Return every line of the records below verbatim, omitting the pictures from your answer.
:::::
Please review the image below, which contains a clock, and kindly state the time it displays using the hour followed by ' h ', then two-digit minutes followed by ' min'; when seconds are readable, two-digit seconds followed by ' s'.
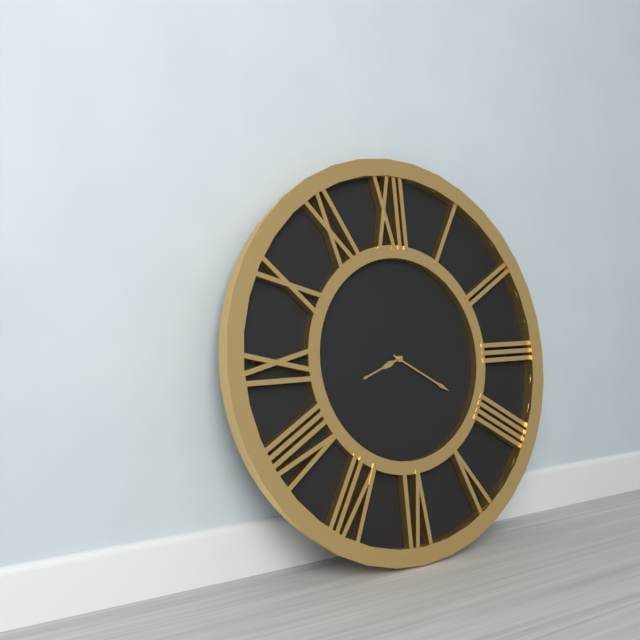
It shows 8 h 20 min
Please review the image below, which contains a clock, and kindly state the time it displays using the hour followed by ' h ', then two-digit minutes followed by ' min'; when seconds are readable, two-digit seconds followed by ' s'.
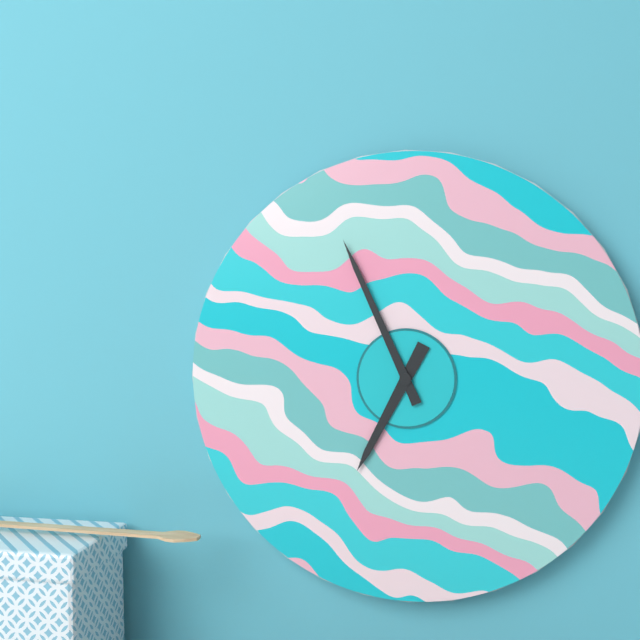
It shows 6 h 56 min
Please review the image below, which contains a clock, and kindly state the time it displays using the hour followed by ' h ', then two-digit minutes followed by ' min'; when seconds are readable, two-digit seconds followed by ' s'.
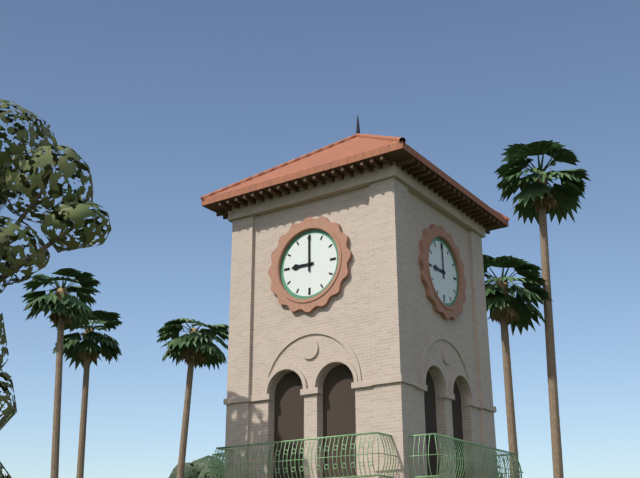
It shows 9 h 00 min
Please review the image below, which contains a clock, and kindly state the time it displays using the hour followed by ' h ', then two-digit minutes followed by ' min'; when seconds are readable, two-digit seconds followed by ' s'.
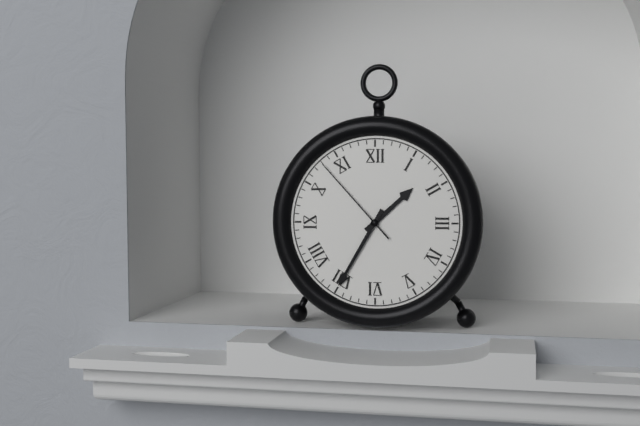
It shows 1 h 35 min 53 s
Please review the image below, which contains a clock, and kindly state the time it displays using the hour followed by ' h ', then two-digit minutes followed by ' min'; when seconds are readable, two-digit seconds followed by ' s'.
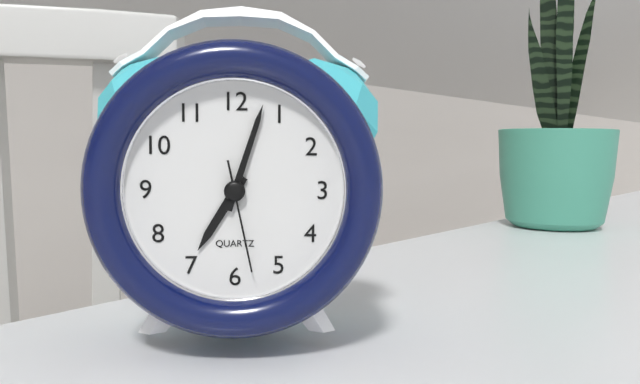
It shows 7 h 03 min 28 s
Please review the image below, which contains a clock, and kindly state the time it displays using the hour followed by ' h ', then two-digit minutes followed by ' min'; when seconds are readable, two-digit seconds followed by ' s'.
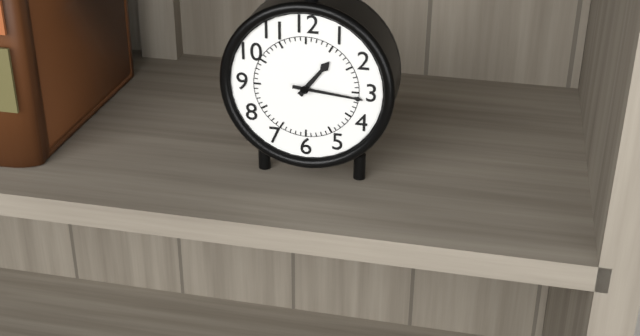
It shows 1 h 16 min
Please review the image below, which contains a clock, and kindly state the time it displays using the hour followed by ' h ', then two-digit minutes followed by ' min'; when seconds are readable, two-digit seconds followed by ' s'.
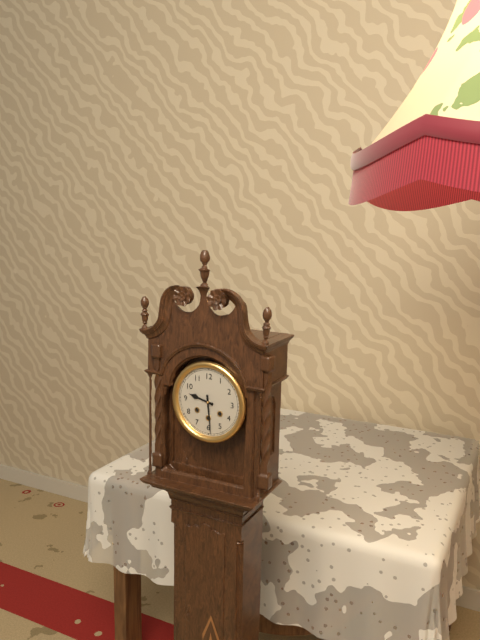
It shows 9 h 29 min
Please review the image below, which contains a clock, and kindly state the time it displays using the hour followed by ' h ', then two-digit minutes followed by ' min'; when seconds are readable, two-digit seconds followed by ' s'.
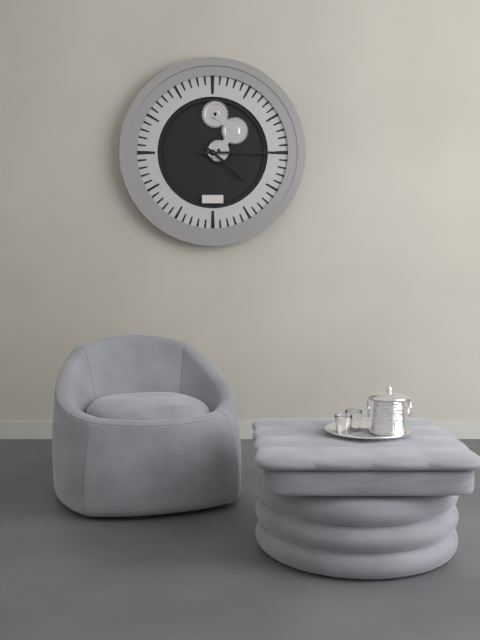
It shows 4 h 15 min
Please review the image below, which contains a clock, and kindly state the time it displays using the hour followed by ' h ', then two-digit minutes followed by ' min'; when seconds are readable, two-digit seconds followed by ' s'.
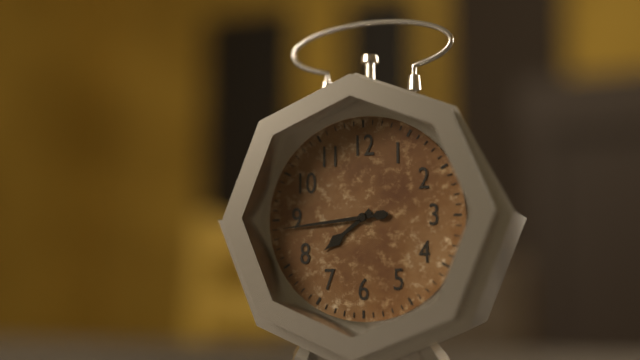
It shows 7 h 44 min
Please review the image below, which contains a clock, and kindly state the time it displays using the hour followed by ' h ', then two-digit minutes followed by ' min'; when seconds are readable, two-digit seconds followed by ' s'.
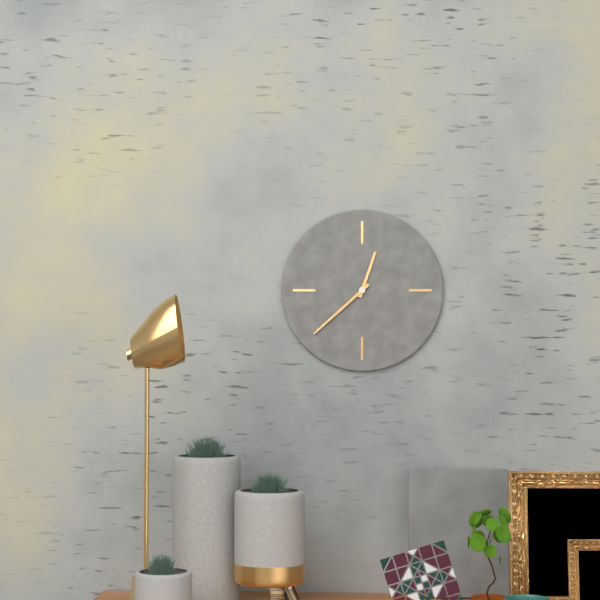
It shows 12 h 38 min
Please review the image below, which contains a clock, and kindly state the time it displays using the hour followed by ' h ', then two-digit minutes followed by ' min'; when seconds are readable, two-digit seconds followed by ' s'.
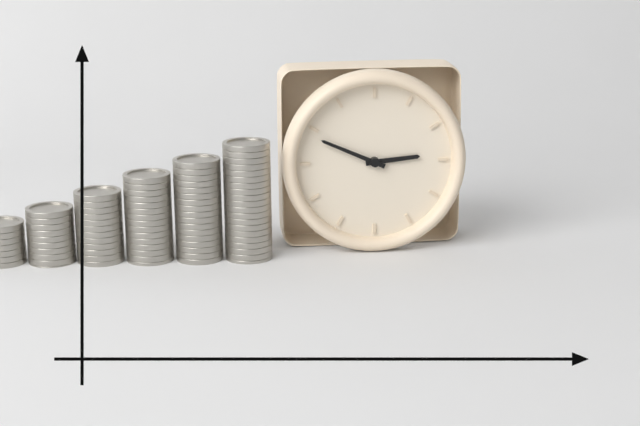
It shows 2 h 49 min
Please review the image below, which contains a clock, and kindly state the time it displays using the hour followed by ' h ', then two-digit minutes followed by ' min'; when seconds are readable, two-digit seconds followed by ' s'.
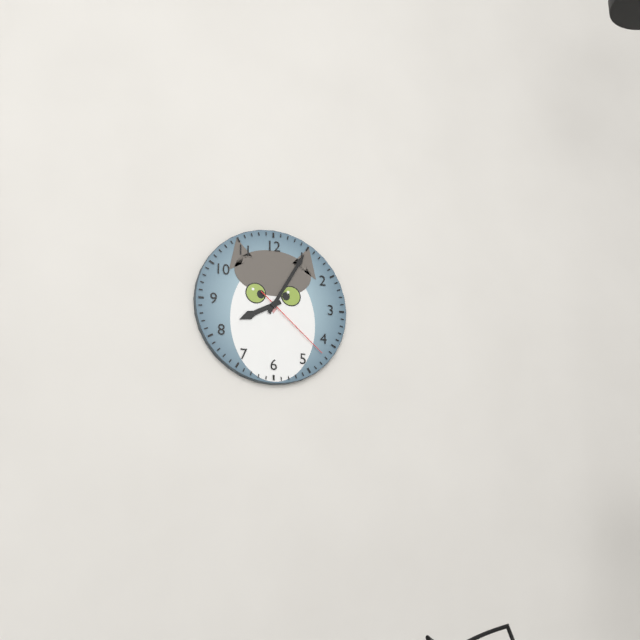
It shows 8 h 05 min 22 s
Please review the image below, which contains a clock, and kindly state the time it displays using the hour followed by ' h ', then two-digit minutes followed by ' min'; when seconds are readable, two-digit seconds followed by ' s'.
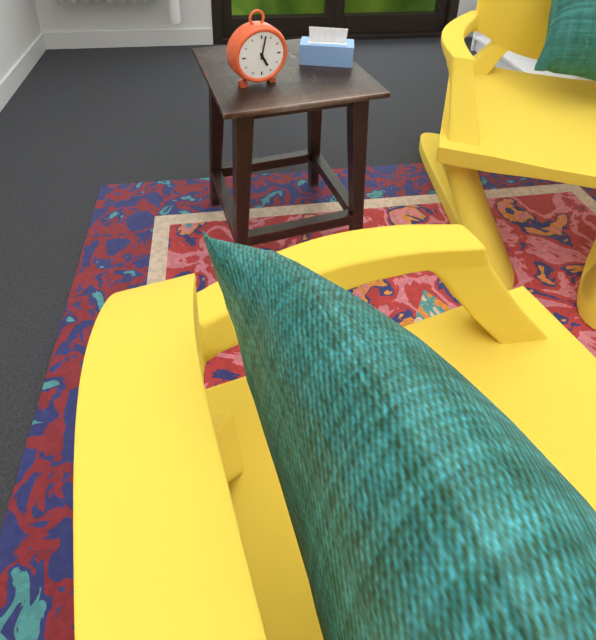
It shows 5 h 02 min
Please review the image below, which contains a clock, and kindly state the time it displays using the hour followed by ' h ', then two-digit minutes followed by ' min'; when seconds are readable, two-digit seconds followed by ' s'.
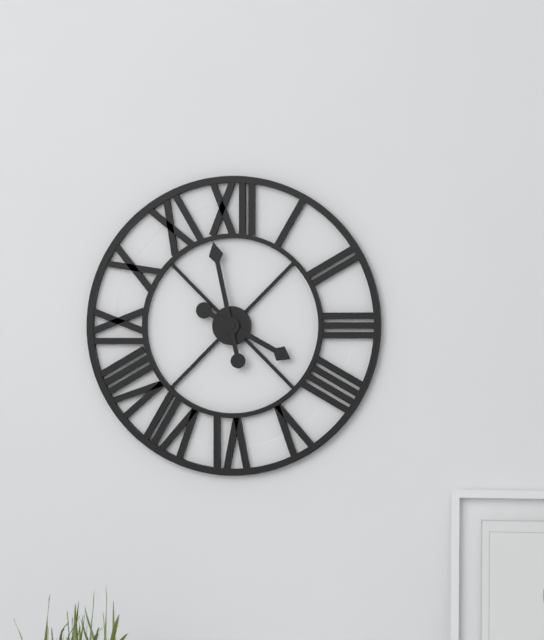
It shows 3 h 58 min
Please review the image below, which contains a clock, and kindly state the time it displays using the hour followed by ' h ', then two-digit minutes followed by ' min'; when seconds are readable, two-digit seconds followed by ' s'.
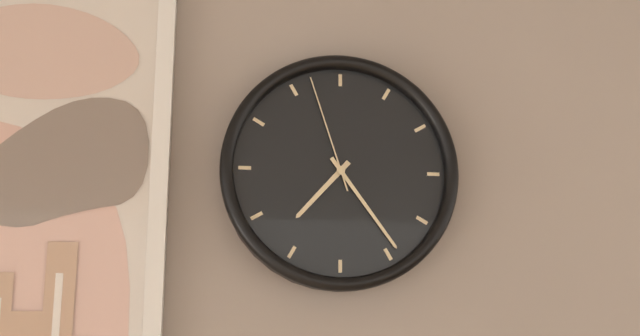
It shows 7 h 24 min 57 s
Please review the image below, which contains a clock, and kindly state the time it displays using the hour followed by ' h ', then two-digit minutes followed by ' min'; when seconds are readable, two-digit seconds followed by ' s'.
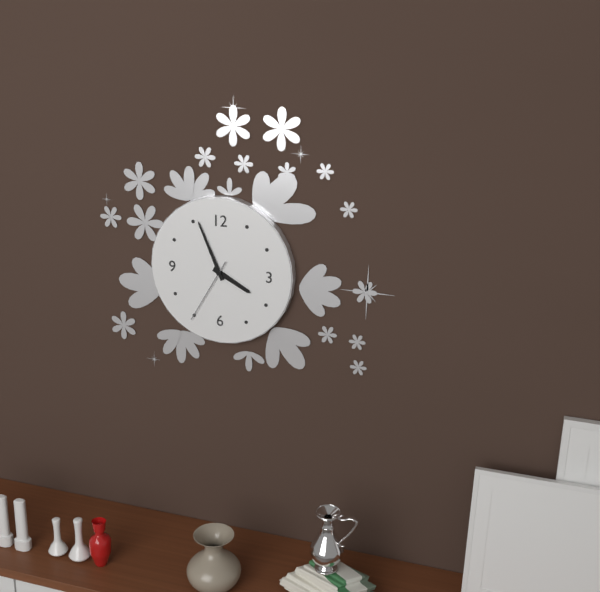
:::::
### Result of this task
Please review the image below, which contains a clock, and kindly state the time it displays using the hour followed by ' h ', then two-digit minutes followed by ' min'; when seconds are readable, two-digit seconds followed by ' s'.
It shows 8 h 20 min
Please review the image below, which contains a clock, and kindly state the time it displays using the hour followed by ' h ', then two-digit minutes followed by ' min'; when seconds are readable, two-digit seconds followed by ' s'.
It shows 6 h 56 min
Please review the image below, which contains a clock, and kindly state the time it displays using the hour followed by ' h ', then two-digit minutes followed by ' min'; when seconds are readable, two-digit seconds followed by ' s'.
It shows 9 h 00 min
Please review the image below, which contains a clock, and kindly state the time it displays using the hour followed by ' h ', then two-digit minutes followed by ' min'; when seconds are readable, two-digit seconds followed by ' s'.
It shows 1 h 35 min 53 s
Please review the image below, which contains a clock, and kindly state the time it displays using the hour followed by ' h ', then two-digit minutes followed by ' min'; when seconds are readable, two-digit seconds followed by ' s'.
It shows 7 h 03 min 28 s
Please review the image below, which contains a clock, and kindly state the time it displays using the hour followed by ' h ', then two-digit minutes followed by ' min'; when seconds are readable, two-digit seconds followed by ' s'.
It shows 1 h 16 min
Please review the image below, which contains a clock, and kindly state the time it displays using the hour followed by ' h ', then two-digit minutes followed by ' min'; when seconds are readable, two-digit seconds followed by ' s'.
It shows 9 h 29 min
Please review the image below, which contains a clock, and kindly state the time it displays using the hour followed by ' h ', then two-digit minutes followed by ' min'; when seconds are readable, two-digit seconds followed by ' s'.
It shows 4 h 15 min
Please review the image below, which contains a clock, and kindly state the time it displays using the hour followed by ' h ', then two-digit minutes followed by ' min'; when seconds are readable, two-digit seconds followed by ' s'.
It shows 7 h 44 min
Please review the image below, which contains a clock, and kindly state the time it displays using the hour followed by ' h ', then two-digit minutes followed by ' min'; when seconds are readable, two-digit seconds followed by ' s'.
It shows 12 h 38 min
Please review the image below, which contains a clock, and kindly state the time it displays using the hour followed by ' h ', then two-digit minutes followed by ' min'; when seconds are readable, two-digit seconds followed by ' s'.
It shows 2 h 49 min
Please review the image below, which contains a clock, and kindly state the time it displays using the hour followed by ' h ', then two-digit minutes followed by ' min'; when seconds are readable, two-digit seconds followed by ' s'.
It shows 8 h 05 min 22 s
Please review the image below, which contains a clock, and kindly state the time it displays using the hour followed by ' h ', then two-digit minutes followed by ' min'; when seconds are readable, two-digit seconds followed by ' s'.
It shows 5 h 02 min
Please review the image below, which contains a clock, and kindly state the time it displays using the hour followed by ' h ', then two-digit minutes followed by ' min'; when seconds are readable, two-digit seconds followed by ' s'.
It shows 3 h 58 min
Please review the image below, which contains a clock, and kindly state the time it displays using the hour followed by ' h ', then two-digit minutes followed by ' min'; when seconds are readable, two-digit seconds followed by ' s'.
It shows 7 h 24 min 57 s
Please review the image below, which contains a clock, and kindly state the time it displays using the hour followed by ' h ', then two-digit minutes followed by ' min'; when seconds are readable, two-digit seconds followed by ' s'.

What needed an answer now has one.